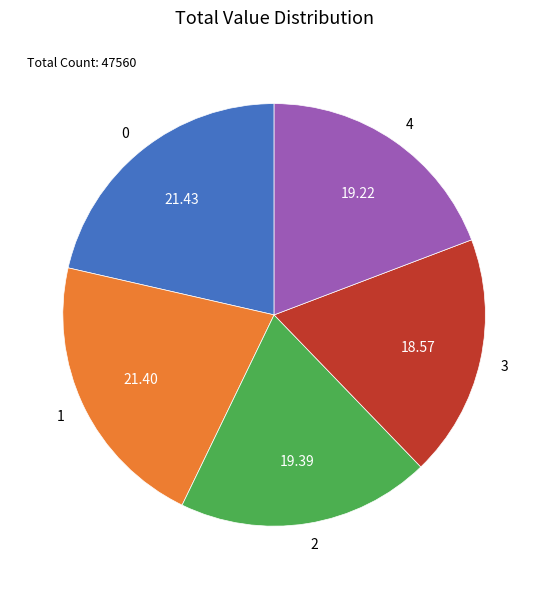

The 4 slice represents 9% of the pie. True or false?

False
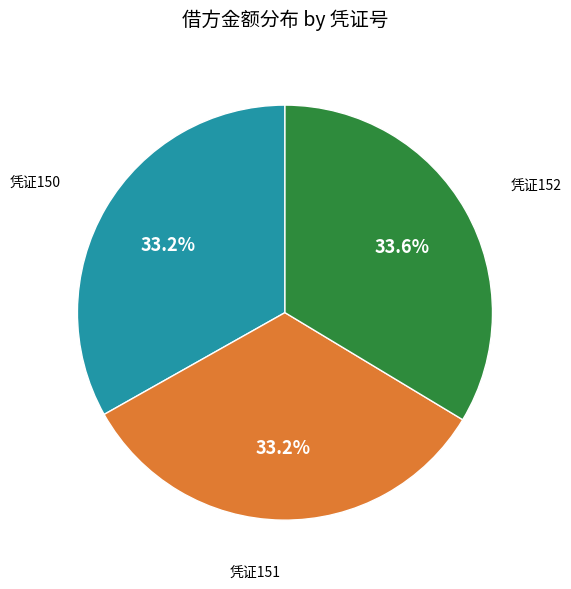

How many segments does this pie chart have?

3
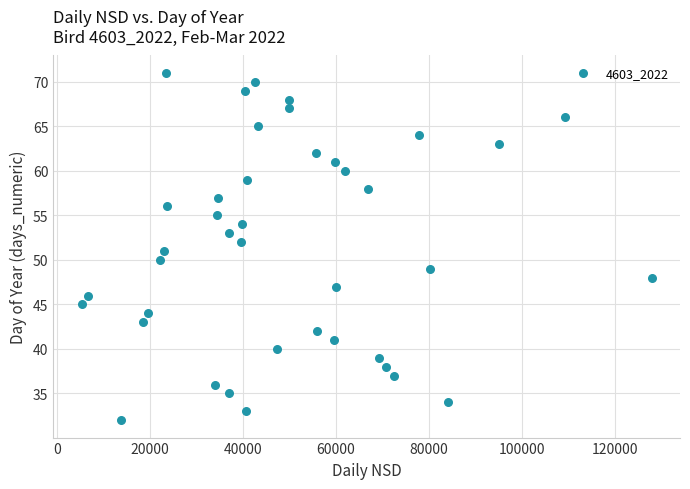

What is the range of Y values (max minus min)?

39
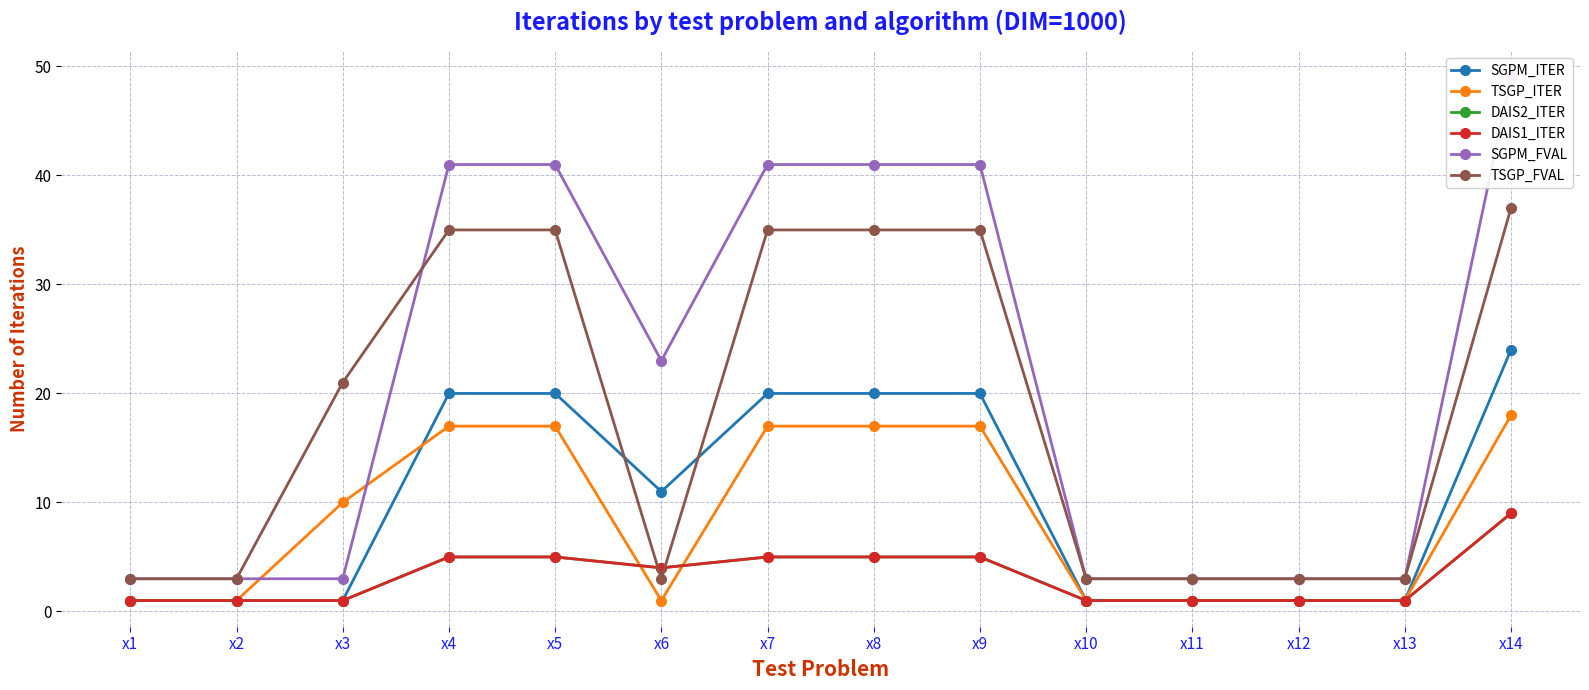

What is the minimum value shown in the chart?

1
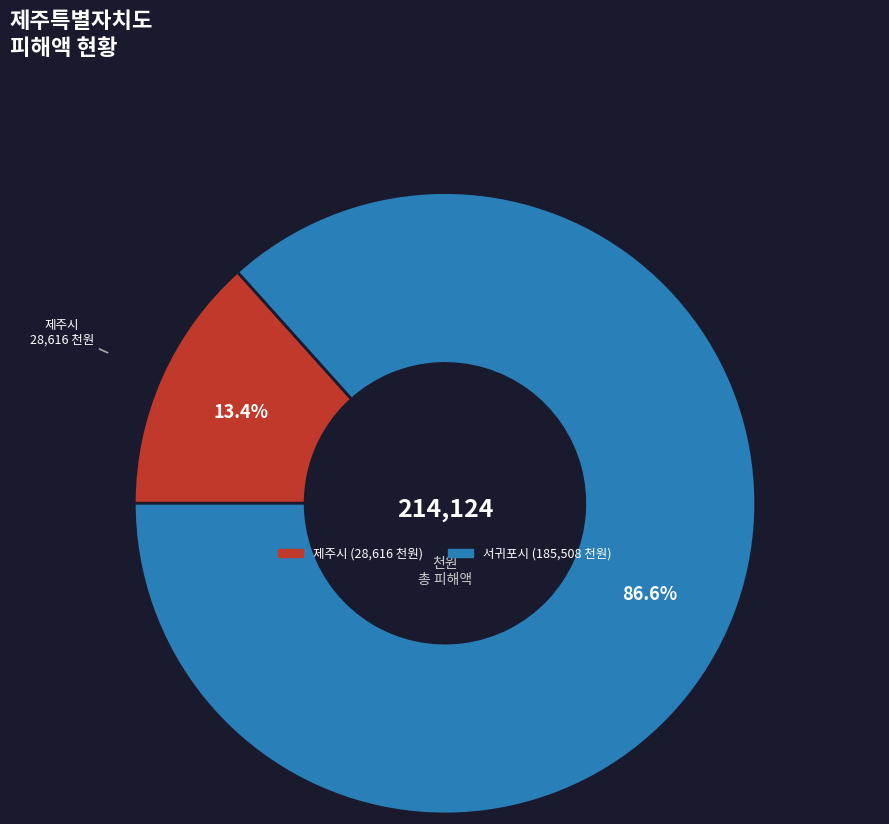

Count the number of slices in the pie.

2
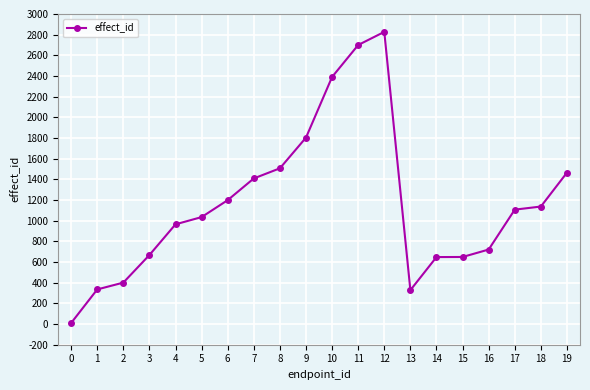

How many categories are shown in the chart?

20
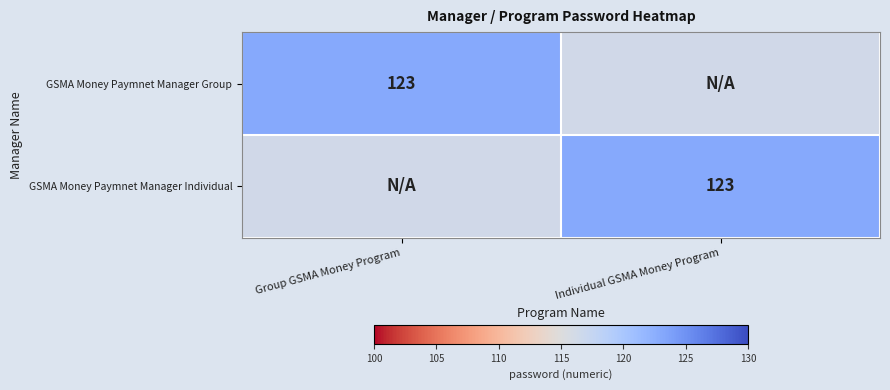

Between Group GSMA Money Program and Individual GSMA Money Program, which is larger?

Group GSMA Money Program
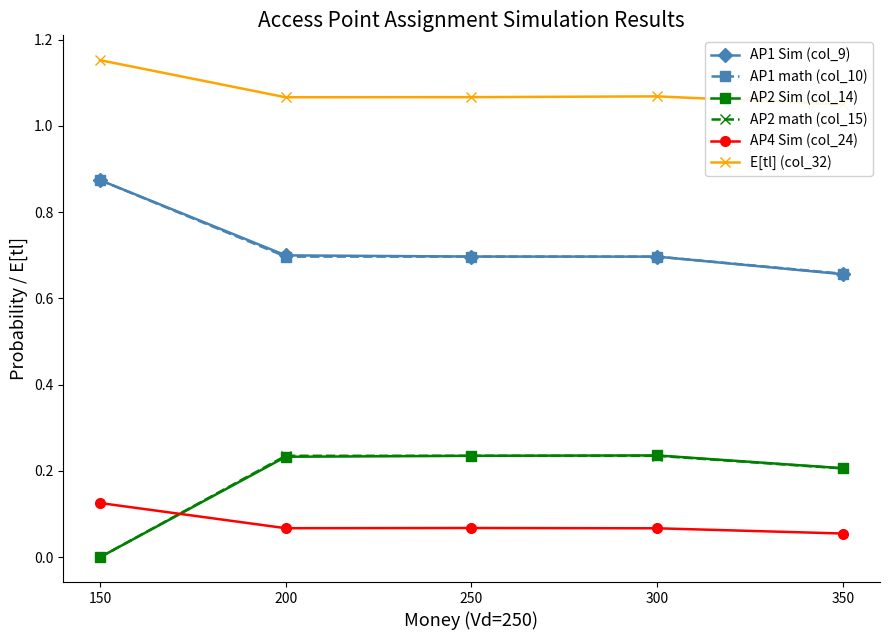

What is the spread (max minus min) of values at 150?

1.2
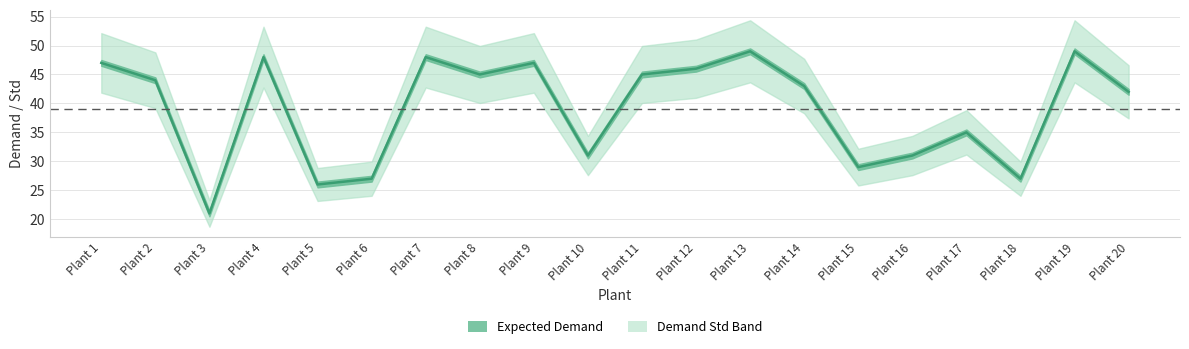

At which label is the value closest to 35?

Plant 17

★ ★ ★ ★

◆ PROBLEM DETAILS
Can you update all of the records above so that each "chart" reads "graph", with everything else unchanged and the pictures omitted from your answer?

◆ TASK ANSWER
The 4 slice represents 9% of the pie. True or false?

False

How many segments does this pie graph have?

3

What is the range of Y values (max minus min)?

39

What is the minimum value shown in the graph?

1

Count the number of slices in the pie.

2

How many categories are shown in the graph?

20

Between Group GSMA Money Program and Individual GSMA Money Program, which is larger?

Group GSMA Money Program

What is the spread (max minus min) of values at 150?

1.2

At which label is the value closest to 35?

Plant 17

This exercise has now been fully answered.